→ Parts of the exercise
**a.** In the time-witness passage, what inequality must a function f satisfy to be called weakly superadditive?
**b.** Please rename "weakly superadditive" to "mildly superadditive" in the time-witness passage and give that part back, beginning at the words "We continue with" and stopping after "is weakly superadditive.".

→ Text section
┌──

We continue with a useful amplification property of time-witness classes in the presence of effective guessing. By analogy with superadditive functions (see [18]), we say that a function \(f \colon \mathbb {N} \to \mathbb {N}\) is weakly superadditive if f(n + d) ≥ f(n) + d for all \(d,n \in \mathbb {N}\). Note that any function f(n) = nc, where c ≥ 1, is weakly superadditive.
Lemma 12
Let f be a weakly superadditive function. If
$$ {\textsf{DTIME}}(t(n)) \subseteq {{\textsf{TIWI}}}(t^{\prime}(n),w(n)) $$
then
$$ {\textsf{DTIME}}(t(f(n))) \subseteq {{\textsf{TIWI}}}(t^{\prime}(f(n)),w(f(n))). $$
Proof
Suppose that \({\textsf {DTIME}}(t(n)) \subseteq {{\textsf {TIWI}}}(t^{\prime }(n),w(n))\). Further, let K be an arbitrary language in DTIME(t(f(n))). Consider the function B(n) = f(n) − n. Let
$$ \text{pad}_{B}\text{-} K = \{ {\langle{1^{k},x}\rangle} \vert k = B(\lvert{x}\rvert) \wedge x \in K \}. $$
As K ∈DTIME(t(f(n))), we have padB-K ∈DTIME(t(n)). By the assumption, \(\text {pad}_{B}\text {-} K \in {{\textsf {TIWI}}}(t^{\prime }(n),w(n))\). Hence there is some \(L \in {\textsf {DTIME}}(t^{\prime }(n))\) such that padBK = L[w(n)]. Let
$$ L^{\prime} = \{ {\langle{x,y}\rangle} \vert y \in {\Sigma}^{w(f(\lvert{x}\rvert))} \wedge {\langle{1^{B(\lvert{x}\rvert)},{\langle{x,y}\rangle}}\rangle} \in L \}. $$
Since \({\langle {1^{B(\lvert {x}\rvert )},{\langle {x,y}\rangle }}\rangle } = {\langle {{\langle {1^{B(\lvert {x}\rvert )},x}\rangle },y}\rangle }\), it follows that \(K = L^{\prime }[w(f(n))]\). To show that \(K \in {{\textsf {TIWI}}}(t^{\prime }(f(n)),w(f(n)))\), it then suffices to show that \(L^{\prime } \in {{\textsf {DTIME}}}(t^{\prime }(f(n)))\).

└──

→ Information shown
┌──

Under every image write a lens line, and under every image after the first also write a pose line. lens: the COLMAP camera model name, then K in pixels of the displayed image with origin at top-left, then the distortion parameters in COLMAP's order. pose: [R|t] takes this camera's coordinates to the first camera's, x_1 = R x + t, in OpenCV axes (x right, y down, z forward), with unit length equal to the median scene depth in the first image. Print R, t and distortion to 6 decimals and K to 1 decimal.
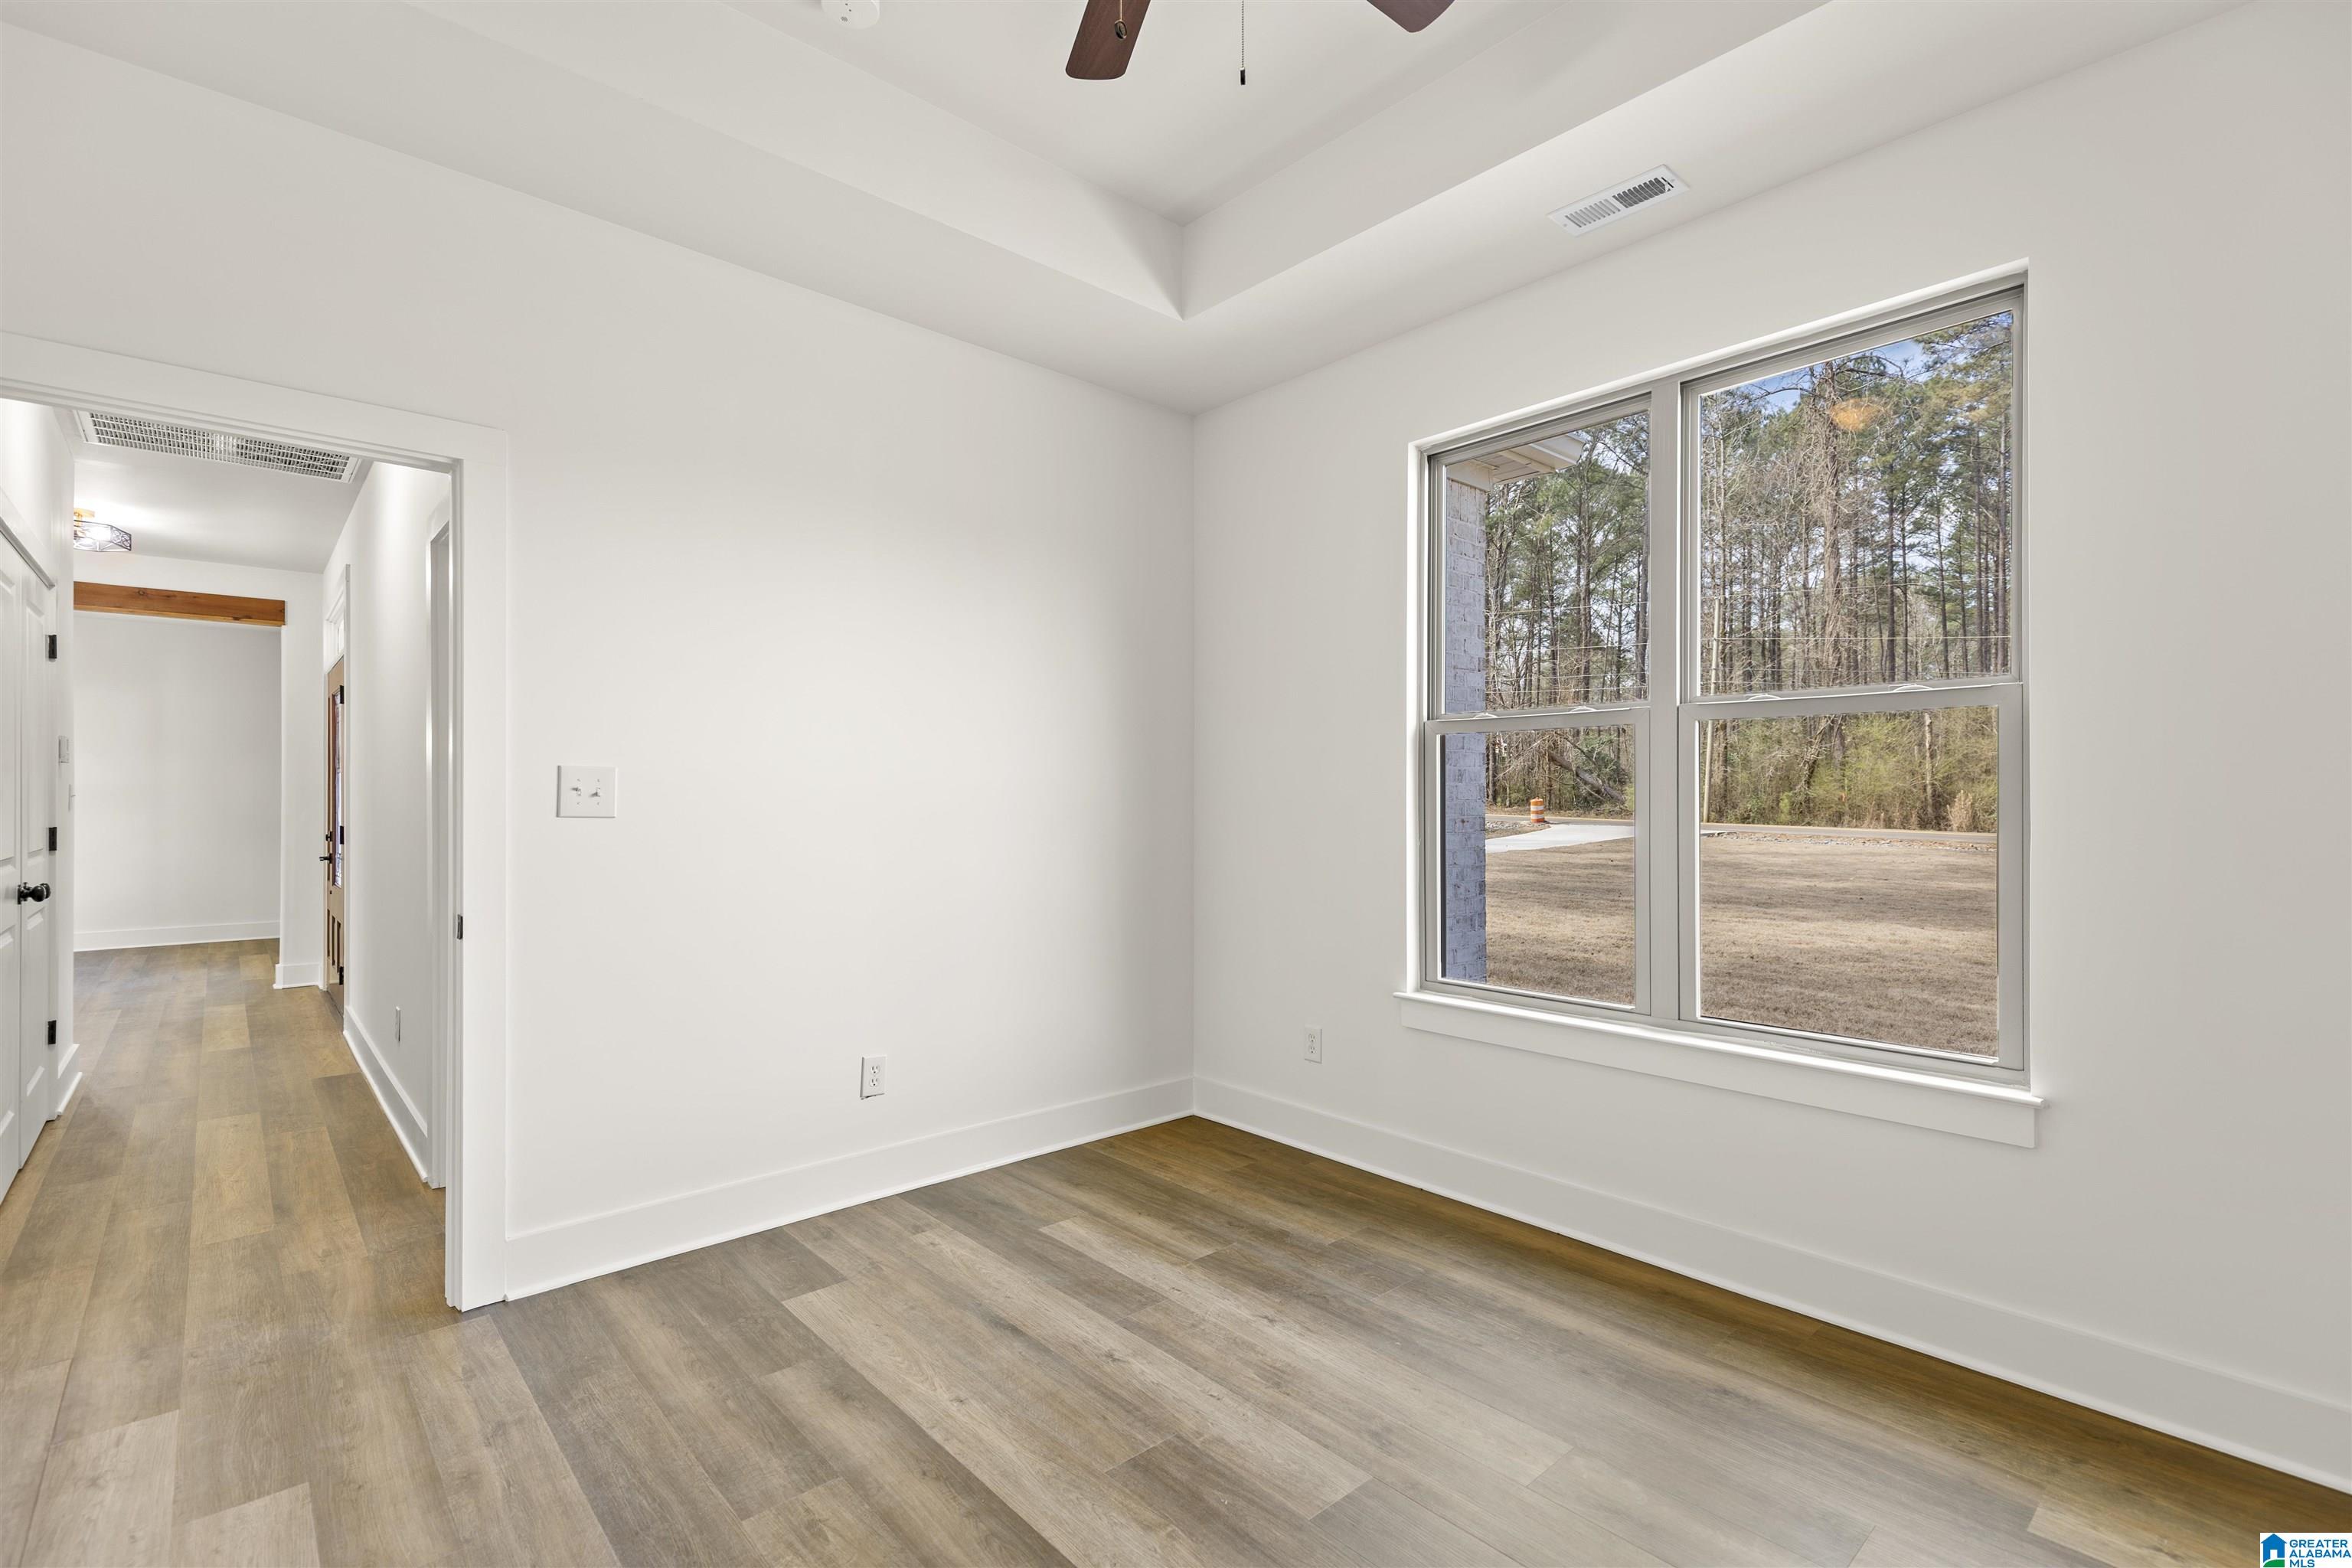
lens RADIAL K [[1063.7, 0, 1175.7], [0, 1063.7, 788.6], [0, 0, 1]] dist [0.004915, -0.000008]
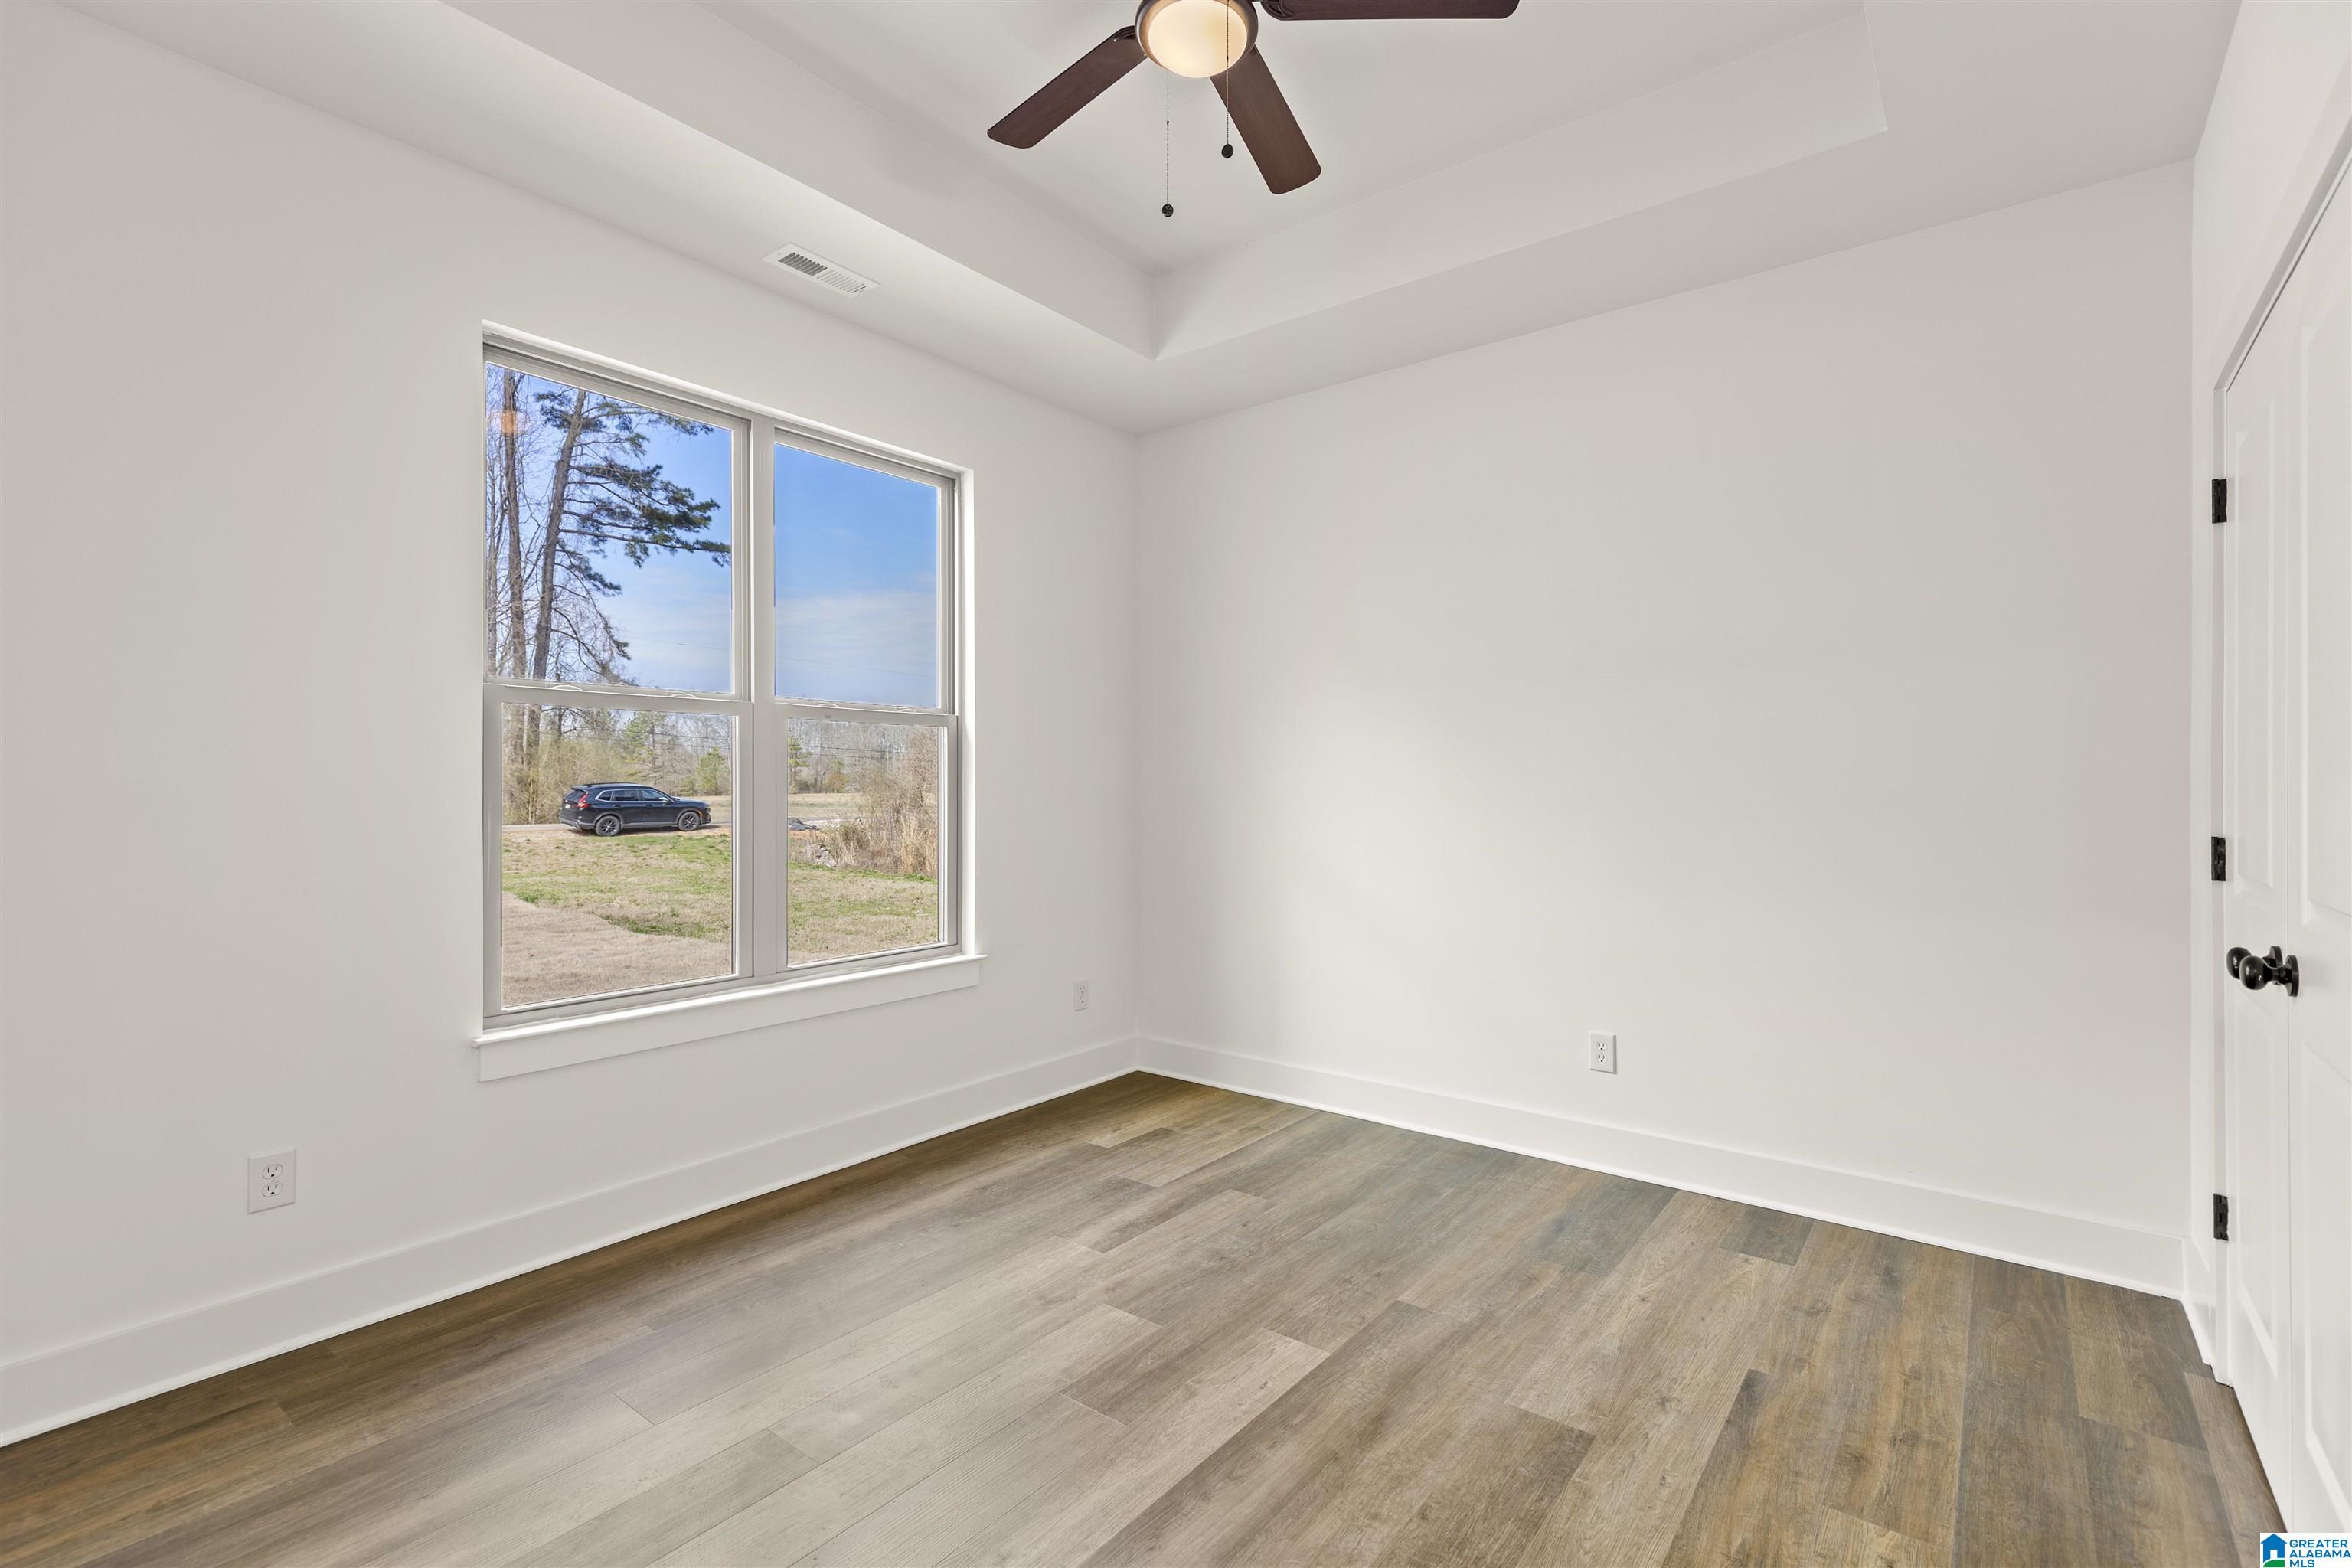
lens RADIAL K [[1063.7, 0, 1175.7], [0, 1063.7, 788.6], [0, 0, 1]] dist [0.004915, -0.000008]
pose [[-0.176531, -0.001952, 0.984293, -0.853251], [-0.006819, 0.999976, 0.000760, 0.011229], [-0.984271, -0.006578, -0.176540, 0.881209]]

└──

→ Response list
**a.** f(n + d) ≥ f(n) + d for all d, n in ℕ.

**b.**
We continue with a useful amplification property of time-witness classes in the presence of effective guessing. By analogy with superadditive functions (see [18]), we say that a function \(f \colon \mathbb {N} \to \mathbb {N}\) is mildly superadditive if f(n + d) ≥ f(n) + d for all \(d,n \in \mathbb {N}\). Note that any function f(n) = nc, where c ≥ 1, is mildly superadditive.